╭─ TRECHO DO TEXTO

O poder do cinema brasileiro de influenciar outras nações por meio da atração e persuasão é subaproveitado pelo Estado, de acordo com o jornalista e escritor Jotabê Medeiros e o professor titular da Universidade do Estado do Rio de Janeiro (UERJ) Rafael dos Santos.
Santos lembrou que o Brasil possui sólido "know-how em telenovelas" no mundo, bem como produções cinematográficas renomadas internacionalmente há décadas. O que falta, comentou, é política pública específica para investir nesse setor e transformá-lo em ferramenta de marketing:
"A economia criativa de uma maneira geral, as artes de maneira geral, servem como um poderoso 'soft power' para o Brasil, porque o Brasil tem uma cultura riquíssima, a música, o Carnaval, as artes plásticas, o teatro, enfim. E o cinema, que sempre resistiu aos momentos difíceis, aos momentos de falta de investimento."
Também chamada na geopolítica de "soft power", essa estratégia de criar uma imagem positiva e inspirar admiração no exterior busca gerar vantagens para um país, como divulgação, afirmação cultural e histórica, atratividade turística, criação de símbolos e diálogos transnacionais, elencou Medeiros, que lamentou a falta de visão governamental para o potencial da arte de colher louros comerciais, econômicos e culturais.

╰─

No trecho sobre o cinema brasileiro, aponte as expressões culturais que Rafael dos Santos enumera entre "cultura riquíssima" e "enfim". Os registros não fazem falta aqui.

╭─ DADOS

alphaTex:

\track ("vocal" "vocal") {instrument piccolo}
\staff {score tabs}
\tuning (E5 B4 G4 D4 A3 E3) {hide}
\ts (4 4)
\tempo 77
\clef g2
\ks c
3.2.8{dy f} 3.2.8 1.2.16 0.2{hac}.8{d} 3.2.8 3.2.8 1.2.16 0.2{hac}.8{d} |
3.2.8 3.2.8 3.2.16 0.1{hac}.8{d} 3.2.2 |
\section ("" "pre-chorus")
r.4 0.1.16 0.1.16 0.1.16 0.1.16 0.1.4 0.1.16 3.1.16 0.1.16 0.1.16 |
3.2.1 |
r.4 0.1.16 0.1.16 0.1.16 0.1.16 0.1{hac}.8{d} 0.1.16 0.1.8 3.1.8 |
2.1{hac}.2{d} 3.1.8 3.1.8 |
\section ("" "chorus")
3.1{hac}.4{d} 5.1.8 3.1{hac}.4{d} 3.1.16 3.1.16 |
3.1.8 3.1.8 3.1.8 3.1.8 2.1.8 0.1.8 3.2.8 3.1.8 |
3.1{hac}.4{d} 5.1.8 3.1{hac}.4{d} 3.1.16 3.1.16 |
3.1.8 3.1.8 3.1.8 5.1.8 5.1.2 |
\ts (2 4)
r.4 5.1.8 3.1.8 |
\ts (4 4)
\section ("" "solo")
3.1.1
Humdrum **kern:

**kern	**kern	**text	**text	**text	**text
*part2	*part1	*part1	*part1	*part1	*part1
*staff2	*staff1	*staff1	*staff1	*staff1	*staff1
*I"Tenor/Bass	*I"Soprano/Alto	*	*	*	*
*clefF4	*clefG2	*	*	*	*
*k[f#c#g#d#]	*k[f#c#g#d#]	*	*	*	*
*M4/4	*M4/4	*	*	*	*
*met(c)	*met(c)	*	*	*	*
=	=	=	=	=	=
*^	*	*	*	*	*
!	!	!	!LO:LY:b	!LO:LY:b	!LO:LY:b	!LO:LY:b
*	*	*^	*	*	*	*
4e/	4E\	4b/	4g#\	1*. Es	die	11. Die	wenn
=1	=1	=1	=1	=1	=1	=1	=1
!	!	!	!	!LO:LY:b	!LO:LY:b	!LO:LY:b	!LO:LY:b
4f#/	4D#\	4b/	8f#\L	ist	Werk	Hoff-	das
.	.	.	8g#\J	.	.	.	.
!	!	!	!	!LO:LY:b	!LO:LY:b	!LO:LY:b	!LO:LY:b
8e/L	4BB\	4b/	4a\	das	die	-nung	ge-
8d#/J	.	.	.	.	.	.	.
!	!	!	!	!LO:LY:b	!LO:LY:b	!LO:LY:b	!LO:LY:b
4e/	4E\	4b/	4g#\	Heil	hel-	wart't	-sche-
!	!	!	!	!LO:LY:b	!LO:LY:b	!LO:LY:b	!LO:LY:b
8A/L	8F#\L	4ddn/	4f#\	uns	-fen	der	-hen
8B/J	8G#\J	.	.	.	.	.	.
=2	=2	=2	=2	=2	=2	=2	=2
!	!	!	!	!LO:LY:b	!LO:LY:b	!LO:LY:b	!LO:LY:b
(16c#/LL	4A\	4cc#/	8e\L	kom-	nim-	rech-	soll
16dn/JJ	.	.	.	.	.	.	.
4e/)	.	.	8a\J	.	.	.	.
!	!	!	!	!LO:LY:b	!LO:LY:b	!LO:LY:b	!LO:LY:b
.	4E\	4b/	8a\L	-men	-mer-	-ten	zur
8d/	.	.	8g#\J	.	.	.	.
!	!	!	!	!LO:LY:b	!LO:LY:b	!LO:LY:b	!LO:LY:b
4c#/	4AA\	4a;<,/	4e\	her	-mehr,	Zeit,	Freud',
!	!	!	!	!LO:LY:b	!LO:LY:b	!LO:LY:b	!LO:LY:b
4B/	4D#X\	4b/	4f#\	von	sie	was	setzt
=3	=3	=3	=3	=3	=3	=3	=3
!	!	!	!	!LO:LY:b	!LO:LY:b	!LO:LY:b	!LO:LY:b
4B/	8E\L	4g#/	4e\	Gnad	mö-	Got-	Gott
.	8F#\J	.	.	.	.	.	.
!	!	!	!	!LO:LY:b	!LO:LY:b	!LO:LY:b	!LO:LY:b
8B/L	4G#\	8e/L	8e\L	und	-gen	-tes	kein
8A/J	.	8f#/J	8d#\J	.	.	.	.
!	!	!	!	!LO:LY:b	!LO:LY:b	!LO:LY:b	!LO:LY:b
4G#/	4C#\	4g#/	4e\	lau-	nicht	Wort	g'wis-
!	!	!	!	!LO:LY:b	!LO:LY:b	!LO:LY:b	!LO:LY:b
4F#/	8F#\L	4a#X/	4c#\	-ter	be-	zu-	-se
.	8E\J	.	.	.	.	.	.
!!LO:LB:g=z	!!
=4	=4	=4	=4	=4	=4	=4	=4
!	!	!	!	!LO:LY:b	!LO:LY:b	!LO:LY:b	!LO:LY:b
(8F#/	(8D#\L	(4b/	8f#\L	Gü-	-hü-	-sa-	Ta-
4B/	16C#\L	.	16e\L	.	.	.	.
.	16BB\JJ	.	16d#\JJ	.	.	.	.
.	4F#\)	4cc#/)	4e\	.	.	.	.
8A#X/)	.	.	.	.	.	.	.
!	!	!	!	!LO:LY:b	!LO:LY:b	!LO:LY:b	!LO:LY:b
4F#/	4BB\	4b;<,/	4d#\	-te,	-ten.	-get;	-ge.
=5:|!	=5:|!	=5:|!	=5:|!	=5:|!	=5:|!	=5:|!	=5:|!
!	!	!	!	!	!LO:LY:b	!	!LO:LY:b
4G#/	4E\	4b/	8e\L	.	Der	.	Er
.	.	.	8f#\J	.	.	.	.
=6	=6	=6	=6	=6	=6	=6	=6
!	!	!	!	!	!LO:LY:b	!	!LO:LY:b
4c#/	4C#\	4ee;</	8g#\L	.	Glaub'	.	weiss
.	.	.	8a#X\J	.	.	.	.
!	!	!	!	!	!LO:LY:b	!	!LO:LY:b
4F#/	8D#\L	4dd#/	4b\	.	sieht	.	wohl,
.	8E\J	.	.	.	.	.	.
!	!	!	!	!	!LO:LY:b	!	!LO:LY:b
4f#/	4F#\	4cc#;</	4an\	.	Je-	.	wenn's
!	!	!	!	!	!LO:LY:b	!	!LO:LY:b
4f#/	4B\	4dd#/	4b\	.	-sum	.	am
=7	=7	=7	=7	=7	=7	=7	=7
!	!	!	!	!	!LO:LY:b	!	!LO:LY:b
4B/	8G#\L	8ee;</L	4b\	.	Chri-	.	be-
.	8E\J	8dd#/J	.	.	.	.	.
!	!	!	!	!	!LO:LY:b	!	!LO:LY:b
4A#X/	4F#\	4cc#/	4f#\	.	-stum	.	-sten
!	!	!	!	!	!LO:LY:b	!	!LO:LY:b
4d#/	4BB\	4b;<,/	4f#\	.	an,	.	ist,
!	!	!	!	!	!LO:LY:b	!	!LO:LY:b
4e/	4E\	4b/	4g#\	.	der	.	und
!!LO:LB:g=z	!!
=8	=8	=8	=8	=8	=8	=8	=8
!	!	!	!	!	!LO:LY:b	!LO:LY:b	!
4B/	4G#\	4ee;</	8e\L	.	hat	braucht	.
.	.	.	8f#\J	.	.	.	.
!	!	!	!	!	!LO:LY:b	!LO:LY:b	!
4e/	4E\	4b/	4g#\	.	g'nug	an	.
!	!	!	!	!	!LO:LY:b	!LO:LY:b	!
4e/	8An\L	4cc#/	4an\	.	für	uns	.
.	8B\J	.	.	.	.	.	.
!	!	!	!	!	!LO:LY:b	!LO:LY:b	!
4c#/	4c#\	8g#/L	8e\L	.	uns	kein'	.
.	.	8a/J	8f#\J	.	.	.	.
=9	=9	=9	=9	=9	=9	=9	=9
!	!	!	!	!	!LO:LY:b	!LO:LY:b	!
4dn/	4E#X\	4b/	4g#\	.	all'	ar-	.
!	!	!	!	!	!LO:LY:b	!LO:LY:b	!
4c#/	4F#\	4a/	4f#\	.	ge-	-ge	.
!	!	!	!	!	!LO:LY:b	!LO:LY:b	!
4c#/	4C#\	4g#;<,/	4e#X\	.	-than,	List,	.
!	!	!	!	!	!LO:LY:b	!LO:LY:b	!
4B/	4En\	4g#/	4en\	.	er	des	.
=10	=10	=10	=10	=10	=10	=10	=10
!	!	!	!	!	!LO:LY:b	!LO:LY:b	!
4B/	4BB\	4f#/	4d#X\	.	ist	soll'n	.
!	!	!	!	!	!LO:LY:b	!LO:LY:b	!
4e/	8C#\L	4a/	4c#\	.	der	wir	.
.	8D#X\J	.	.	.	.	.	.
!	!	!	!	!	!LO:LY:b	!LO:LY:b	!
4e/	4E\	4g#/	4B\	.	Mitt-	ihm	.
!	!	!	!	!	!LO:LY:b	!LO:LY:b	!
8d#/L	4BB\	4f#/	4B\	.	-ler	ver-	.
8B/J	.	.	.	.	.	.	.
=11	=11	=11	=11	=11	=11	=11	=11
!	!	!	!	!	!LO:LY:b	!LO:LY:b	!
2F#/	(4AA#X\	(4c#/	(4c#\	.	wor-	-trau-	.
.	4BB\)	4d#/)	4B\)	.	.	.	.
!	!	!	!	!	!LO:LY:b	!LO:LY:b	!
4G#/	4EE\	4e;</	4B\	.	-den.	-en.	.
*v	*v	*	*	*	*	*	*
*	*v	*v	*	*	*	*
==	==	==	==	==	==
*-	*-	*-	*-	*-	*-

╰─

RESPOSTA.
- a música
- o Carnaval
- as artes plásticas
- o teatro